Mit rasendem Herzklopfen wache ich auf.
Blasses Licht fällt durch die durchbrochenen Vorhänge. Ich drehe mich im Bett um, mein Geist ist durch meinen Albtraum verwirrt. Walid, mein Mann, ist seit zwei Wochen fort. Mein Geliebter ist Maurer auf einer Baustelle in Sulaimaniyya, einer großen, von Bergen umgebenen Stadt in der Autonomen Region Kurdistan im Irak.
Aus der Küche weht der Duft von Linsensuppe herüber. Meine Schwiegermutter bereitet das Frühstück zu. Das Haus von Walids Eltern erwacht ganz friedlich. Nesrine, ihre älteste Tochter, und deren Tochter Rezan schlafen noch. Amina, die Jüngste, hat auf ihrem Handy ein Kartenspiel begonnen, als der Apparat zu vibrieren beginnt. Ihre Cousine Diana ruft aus einem Dorf an, das nicht weit von unserem entfernt liegt:
»Der IS ist ins Dorf eingezogen! Der IS greift an!«
Ich habe damit gerechnet, irgendwann überstürzt aufbrechen zu müssen. Seit mehreren Tagen hatte mich das Gefühl einer drohenden Gefahr im Griff und damit die Furcht davor, dass eine Welt zusammenbrechen würde: meine Welt. Noch nie habe ich etwas Ähnliches empfunden. Eine unabwendbare Katastrophe bedroht mich und reißt auf ihrem Weg alles mit sich fort.
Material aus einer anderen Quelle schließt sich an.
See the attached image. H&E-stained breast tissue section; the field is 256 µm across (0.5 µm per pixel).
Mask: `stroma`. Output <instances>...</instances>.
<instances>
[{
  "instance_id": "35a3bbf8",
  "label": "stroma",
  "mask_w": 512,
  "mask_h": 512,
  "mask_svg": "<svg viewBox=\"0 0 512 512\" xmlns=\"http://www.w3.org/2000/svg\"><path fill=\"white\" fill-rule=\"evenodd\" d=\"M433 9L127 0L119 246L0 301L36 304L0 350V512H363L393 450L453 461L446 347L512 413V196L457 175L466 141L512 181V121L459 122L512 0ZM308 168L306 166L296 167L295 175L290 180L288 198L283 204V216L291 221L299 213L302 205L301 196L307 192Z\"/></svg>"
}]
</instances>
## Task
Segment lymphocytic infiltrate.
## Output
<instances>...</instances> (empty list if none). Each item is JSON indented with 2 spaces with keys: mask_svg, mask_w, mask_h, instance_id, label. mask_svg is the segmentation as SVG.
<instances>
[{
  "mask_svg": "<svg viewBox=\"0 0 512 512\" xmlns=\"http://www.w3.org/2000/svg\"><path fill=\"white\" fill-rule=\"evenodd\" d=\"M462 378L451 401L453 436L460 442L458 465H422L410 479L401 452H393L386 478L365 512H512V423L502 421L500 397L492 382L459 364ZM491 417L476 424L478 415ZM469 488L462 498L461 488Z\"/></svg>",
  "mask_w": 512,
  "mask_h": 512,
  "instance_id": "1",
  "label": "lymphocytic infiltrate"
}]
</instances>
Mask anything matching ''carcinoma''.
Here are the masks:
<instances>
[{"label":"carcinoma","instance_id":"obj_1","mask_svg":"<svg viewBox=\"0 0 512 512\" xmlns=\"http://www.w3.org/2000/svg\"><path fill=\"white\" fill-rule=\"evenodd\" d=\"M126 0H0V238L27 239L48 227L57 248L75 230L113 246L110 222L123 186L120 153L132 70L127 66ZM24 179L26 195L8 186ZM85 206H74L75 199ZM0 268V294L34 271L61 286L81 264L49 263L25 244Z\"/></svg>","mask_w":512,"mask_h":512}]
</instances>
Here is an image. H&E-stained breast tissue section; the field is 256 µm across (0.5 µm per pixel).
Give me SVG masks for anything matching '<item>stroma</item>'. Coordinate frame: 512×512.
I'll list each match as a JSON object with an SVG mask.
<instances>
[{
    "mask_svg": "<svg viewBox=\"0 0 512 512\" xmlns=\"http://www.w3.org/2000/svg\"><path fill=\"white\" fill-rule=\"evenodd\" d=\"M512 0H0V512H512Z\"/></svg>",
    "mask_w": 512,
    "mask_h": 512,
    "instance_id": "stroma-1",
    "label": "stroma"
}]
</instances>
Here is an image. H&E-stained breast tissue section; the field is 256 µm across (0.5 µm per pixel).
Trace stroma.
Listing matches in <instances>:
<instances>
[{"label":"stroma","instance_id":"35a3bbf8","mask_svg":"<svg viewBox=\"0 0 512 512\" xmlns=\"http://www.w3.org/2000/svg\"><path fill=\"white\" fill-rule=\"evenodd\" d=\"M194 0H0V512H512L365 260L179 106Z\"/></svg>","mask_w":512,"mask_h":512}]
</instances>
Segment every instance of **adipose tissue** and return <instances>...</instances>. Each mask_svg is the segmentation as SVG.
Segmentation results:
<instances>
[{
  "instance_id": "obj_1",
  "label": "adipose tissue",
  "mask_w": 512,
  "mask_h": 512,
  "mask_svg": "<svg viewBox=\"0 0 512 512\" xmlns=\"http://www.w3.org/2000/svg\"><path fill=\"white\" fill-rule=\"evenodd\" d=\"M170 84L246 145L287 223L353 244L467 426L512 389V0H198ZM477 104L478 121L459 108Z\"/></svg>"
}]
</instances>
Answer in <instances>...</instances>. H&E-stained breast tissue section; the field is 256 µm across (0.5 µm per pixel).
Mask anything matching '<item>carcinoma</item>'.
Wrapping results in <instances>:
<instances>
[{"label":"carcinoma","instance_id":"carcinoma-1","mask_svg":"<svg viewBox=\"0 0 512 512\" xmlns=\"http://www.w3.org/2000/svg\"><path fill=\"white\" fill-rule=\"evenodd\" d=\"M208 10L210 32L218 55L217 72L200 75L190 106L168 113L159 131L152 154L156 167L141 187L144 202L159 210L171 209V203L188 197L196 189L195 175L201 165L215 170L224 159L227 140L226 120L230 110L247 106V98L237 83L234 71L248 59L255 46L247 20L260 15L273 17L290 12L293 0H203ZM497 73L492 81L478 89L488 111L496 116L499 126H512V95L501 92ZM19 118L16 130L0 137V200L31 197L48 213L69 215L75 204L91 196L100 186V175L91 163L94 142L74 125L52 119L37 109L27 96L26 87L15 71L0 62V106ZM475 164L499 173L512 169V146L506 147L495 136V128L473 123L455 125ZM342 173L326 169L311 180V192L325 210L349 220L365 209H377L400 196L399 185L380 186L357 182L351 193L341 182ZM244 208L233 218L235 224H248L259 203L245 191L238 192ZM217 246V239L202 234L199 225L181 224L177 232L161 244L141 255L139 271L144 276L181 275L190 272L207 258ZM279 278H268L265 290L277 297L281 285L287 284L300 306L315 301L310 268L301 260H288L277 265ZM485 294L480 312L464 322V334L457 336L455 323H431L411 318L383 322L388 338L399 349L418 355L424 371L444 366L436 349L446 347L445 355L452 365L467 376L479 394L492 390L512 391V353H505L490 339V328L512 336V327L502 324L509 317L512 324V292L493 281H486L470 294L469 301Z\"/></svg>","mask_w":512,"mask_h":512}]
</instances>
Wir müssen abhauen. Khero, Walids Vater, drängt die kleine Frauengruppe, die seine Welt ist, zur Eile. Amsha, seine Frau, beklagt sich in der Küche, ich höre den Krach eines Stapels Töpfe, die zu Boden fallen. Ich ziehe den Wollteppich beiseite, der am Fuß unseres Schlafplatzes liegt, und hebe mit Kheros Hilfe die Zementplatte an. Aus dem Versteck hole ich eine Ledergeldbörse und einen Strickstrumpf, der von einer dünnen Schicht Gipsstaub bedeckt ist. Ich habe sie nach unserer Hochzeit angefertigt, um unseren Schatz darin aufzubewahren: etwa 3000 Dollar in Gold und Silber. Unser Vermögen. Khero drängt mich. »Los, beeil dich! Pack alles zusammen!«
Nesrine ärgert sich über Rezan, die quengelt. Sie kann sich nur schwer entscheiden, was sie von den Kindersachen mitnehmen soll. Rezan kann gerade erst laufen und beginnt, dayeke zu sagen, was in unserem kurdischen Dialekt »Mama« bedeutet. Ich helfe Nesrine, ihre Schätze in ihren Kleidern zu verstecken. Sie nimmt 5000 Dollar mit. Ihr Mann Baktiar ist auch nicht da: Er arbeitet als Hilfsarbeiter im Nordosten, in der Nähe der türkischen Grenze.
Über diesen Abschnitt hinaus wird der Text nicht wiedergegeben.